Dataset records
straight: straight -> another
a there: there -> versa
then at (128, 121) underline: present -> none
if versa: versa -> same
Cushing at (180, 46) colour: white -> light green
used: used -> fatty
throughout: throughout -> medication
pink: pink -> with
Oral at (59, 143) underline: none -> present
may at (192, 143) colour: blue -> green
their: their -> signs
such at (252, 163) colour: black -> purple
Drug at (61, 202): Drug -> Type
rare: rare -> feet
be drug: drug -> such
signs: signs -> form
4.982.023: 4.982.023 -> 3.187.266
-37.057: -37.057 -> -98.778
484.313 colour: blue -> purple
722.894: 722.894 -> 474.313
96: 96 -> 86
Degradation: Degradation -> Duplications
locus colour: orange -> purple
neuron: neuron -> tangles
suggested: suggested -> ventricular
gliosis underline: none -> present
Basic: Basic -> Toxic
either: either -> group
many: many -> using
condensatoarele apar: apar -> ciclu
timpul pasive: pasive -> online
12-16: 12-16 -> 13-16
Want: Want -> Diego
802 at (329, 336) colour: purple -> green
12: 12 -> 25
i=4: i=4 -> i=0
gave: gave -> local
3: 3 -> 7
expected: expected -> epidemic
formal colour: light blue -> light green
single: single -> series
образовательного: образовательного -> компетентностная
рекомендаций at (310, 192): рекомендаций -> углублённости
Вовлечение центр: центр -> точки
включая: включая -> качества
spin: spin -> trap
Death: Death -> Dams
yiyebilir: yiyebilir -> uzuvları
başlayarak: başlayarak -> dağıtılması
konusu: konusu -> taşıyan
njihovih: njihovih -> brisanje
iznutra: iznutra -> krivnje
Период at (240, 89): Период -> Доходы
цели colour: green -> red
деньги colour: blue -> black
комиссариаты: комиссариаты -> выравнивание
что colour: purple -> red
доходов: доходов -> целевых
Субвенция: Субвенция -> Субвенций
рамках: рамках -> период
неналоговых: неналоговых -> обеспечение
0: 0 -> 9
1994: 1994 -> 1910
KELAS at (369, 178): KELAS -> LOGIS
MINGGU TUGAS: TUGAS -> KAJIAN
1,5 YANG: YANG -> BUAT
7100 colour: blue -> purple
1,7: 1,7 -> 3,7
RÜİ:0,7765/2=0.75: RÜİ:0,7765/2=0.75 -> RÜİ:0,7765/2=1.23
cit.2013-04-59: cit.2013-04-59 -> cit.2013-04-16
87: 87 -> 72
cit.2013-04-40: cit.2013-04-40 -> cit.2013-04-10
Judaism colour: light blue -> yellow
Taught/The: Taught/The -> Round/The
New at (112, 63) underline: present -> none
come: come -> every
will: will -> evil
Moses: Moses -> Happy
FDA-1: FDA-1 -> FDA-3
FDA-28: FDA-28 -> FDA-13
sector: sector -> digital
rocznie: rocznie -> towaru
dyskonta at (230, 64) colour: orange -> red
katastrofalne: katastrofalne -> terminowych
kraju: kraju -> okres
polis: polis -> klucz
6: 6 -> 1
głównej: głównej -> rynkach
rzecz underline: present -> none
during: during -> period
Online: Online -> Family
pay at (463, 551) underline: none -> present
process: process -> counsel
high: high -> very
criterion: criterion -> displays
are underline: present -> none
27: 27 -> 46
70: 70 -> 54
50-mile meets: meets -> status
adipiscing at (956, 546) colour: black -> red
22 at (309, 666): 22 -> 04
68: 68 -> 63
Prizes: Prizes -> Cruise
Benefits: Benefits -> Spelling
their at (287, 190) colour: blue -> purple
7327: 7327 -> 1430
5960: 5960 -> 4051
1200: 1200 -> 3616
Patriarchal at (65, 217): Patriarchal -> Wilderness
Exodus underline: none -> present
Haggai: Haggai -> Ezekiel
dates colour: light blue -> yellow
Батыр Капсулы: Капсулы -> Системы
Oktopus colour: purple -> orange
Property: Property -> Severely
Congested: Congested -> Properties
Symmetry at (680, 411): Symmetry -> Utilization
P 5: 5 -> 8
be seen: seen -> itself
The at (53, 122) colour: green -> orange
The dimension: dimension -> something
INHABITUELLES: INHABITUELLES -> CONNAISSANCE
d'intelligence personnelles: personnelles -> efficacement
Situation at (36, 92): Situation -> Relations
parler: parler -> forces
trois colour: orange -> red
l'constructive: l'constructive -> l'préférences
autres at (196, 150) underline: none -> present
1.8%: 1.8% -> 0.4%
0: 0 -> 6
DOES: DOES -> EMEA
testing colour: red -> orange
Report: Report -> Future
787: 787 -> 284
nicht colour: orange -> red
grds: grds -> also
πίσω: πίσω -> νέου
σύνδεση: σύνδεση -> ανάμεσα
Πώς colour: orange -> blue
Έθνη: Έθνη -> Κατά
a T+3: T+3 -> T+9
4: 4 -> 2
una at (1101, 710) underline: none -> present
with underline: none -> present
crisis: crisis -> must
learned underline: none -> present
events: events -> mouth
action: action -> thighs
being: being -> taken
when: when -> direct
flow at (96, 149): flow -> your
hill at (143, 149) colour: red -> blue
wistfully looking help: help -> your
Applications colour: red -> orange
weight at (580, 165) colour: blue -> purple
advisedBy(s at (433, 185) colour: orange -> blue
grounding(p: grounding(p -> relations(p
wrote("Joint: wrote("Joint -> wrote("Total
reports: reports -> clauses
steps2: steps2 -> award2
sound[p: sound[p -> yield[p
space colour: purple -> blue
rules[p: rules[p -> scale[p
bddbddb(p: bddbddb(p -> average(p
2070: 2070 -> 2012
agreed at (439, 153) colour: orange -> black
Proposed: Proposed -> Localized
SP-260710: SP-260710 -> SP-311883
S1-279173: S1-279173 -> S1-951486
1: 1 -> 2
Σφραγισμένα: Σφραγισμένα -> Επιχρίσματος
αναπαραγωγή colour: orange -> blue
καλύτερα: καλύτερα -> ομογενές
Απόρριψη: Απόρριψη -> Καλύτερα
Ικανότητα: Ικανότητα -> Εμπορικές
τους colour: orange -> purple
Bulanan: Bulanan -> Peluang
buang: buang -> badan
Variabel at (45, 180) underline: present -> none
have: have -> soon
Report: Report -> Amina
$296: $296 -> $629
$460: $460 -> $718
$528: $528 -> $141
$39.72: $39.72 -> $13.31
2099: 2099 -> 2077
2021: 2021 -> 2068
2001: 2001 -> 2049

◆ **STATED PROBLEM**:
Please switch "colour" to "color" throughout all the entries above, leaving everything else as it is.

◆ **COMPLETE RESPONSE**:
straight: straight -> another
a there: there -> versa
then at (128, 121) underline: present -> none
if versa: versa -> same
Cushing at (180, 46) color: white -> light green
used: used -> fatty
throughout: throughout -> medication
pink: pink -> with
Oral at (59, 143) underline: none -> present
may at (192, 143) color: blue -> green
their: their -> signs
such at (252, 163) color: black -> purple
Drug at (61, 202): Drug -> Type
rare: rare -> feet
be drug: drug -> such
signs: signs -> form
4.982.023: 4.982.023 -> 3.187.266
-37.057: -37.057 -> -98.778
484.313 color: blue -> purple
722.894: 722.894 -> 474.313
96: 96 -> 86
Degradation: Degradation -> Duplications
locus color: orange -> purple
neuron: neuron -> tangles
suggested: suggested -> ventricular
gliosis underline: none -> present
Basic: Basic -> Toxic
either: either -> group
many: many -> using
condensatoarele apar: apar -> ciclu
timpul pasive: pasive -> online
12-16: 12-16 -> 13-16
Want: Want -> Diego
802 at (329, 336) color: purple -> green
12: 12 -> 25
i=4: i=4 -> i=0
gave: gave -> local
3: 3 -> 7
expected: expected -> epidemic
formal color: light blue -> light green
single: single -> series
образовательного: образовательного -> компетентностная
рекомендаций at (310, 192): рекомендаций -> углублённости
Вовлечение центр: центр -> точки
включая: включая -> качества
spin: spin -> trap
Death: Death -> Dams
yiyebilir: yiyebilir -> uzuvları
başlayarak: başlayarak -> dağıtılması
konusu: konusu -> taşıyan
njihovih: njihovih -> brisanje
iznutra: iznutra -> krivnje
Период at (240, 89): Период -> Доходы
цели color: green -> red
деньги color: blue -> black
комиссариаты: комиссариаты -> выравнивание
что color: purple -> red
доходов: доходов -> целевых
Субвенция: Субвенция -> Субвенций
рамках: рамках -> период
неналоговых: неналоговых -> обеспечение
0: 0 -> 9
1994: 1994 -> 1910
KELAS at (369, 178): KELAS -> LOGIS
MINGGU TUGAS: TUGAS -> KAJIAN
1,5 YANG: YANG -> BUAT
7100 color: blue -> purple
1,7: 1,7 -> 3,7
RÜİ:0,7765/2=0.75: RÜİ:0,7765/2=0.75 -> RÜİ:0,7765/2=1.23
cit.2013-04-59: cit.2013-04-59 -> cit.2013-04-16
87: 87 -> 72
cit.2013-04-40: cit.2013-04-40 -> cit.2013-04-10
Judaism color: light blue -> yellow
Taught/The: Taught/The -> Round/The
New at (112, 63) underline: present -> none
come: come -> every
will: will -> evil
Moses: Moses -> Happy
FDA-1: FDA-1 -> FDA-3
FDA-28: FDA-28 -> FDA-13
sector: sector -> digital
rocznie: rocznie -> towaru
dyskonta at (230, 64) color: orange -> red
katastrofalne: katastrofalne -> terminowych
kraju: kraju -> okres
polis: polis -> klucz
6: 6 -> 1
głównej: głównej -> rynkach
rzecz underline: present -> none
during: during -> period
Online: Online -> Family
pay at (463, 551) underline: none -> present
process: process -> counsel
high: high -> very
criterion: criterion -> displays
are underline: present -> none
27: 27 -> 46
70: 70 -> 54
50-mile meets: meets -> status
adipiscing at (956, 546) color: black -> red
22 at (309, 666): 22 -> 04
68: 68 -> 63
Prizes: Prizes -> Cruise
Benefits: Benefits -> Spelling
their at (287, 190) color: blue -> purple
7327: 7327 -> 1430
5960: 5960 -> 4051
1200: 1200 -> 3616
Patriarchal at (65, 217): Patriarchal -> Wilderness
Exodus underline: none -> present
Haggai: Haggai -> Ezekiel
dates color: light blue -> yellow
Батыр Капсулы: Капсулы -> Системы
Oktopus color: purple -> orange
Property: Property -> Severely
Congested: Congested -> Properties
Symmetry at (680, 411): Symmetry -> Utilization
P 5: 5 -> 8
be seen: seen -> itself
The at (53, 122) color: green -> orange
The dimension: dimension -> something
INHABITUELLES: INHABITUELLES -> CONNAISSANCE
d'intelligence personnelles: personnelles -> efficacement
Situation at (36, 92): Situation -> Relations
parler: parler -> forces
trois color: orange -> red
l'constructive: l'constructive -> l'préférences
autres at (196, 150) underline: none -> present
1.8%: 1.8% -> 0.4%
0: 0 -> 6
DOES: DOES -> EMEA
testing color: red -> orange
Report: Report -> Future
787: 787 -> 284
nicht color: orange -> red
grds: grds -> also
πίσω: πίσω -> νέου
σύνδεση: σύνδεση -> ανάμεσα
Πώς color: orange -> blue
Έθνη: Έθνη -> Κατά
a T+3: T+3 -> T+9
4: 4 -> 2
una at (1101, 710) underline: none -> present
with underline: none -> present
crisis: crisis -> must
learned underline: none -> present
events: events -> mouth
action: action -> thighs
being: being -> taken
when: when -> direct
flow at (96, 149): flow -> your
hill at (143, 149) color: red -> blue
wistfully looking help: help -> your
Applications color: red -> orange
weight at (580, 165) color: blue -> purple
advisedBy(s at (433, 185) color: orange -> blue
grounding(p: grounding(p -> relations(p
wrote("Joint: wrote("Joint -> wrote("Total
reports: reports -> clauses
steps2: steps2 -> award2
sound[p: sound[p -> yield[p
space color: purple -> blue
rules[p: rules[p -> scale[p
bddbddb(p: bddbddb(p -> average(p
2070: 2070 -> 2012
agreed at (439, 153) color: orange -> black
Proposed: Proposed -> Localized
SP-260710: SP-260710 -> SP-311883
S1-279173: S1-279173 -> S1-951486
1: 1 -> 2
Σφραγισμένα: Σφραγισμένα -> Επιχρίσματος
αναπαραγωγή color: orange -> blue
καλύτερα: καλύτερα -> ομογενές
Απόρριψη: Απόρριψη -> Καλύτερα
Ικανότητα: Ικανότητα -> Εμπορικές
τους color: orange -> purple
Bulanan: Bulanan -> Peluang
buang: buang -> badan
Variabel at (45, 180) underline: present -> none
have: have -> soon
Report: Report -> Amina
$296: $296 -> $629
$460: $460 -> $718
$528: $528 -> $141
$39.72: $39.72 -> $13.31
2099: 2099 -> 2077
2021: 2021 -> 2068
2001: 2001 -> 2049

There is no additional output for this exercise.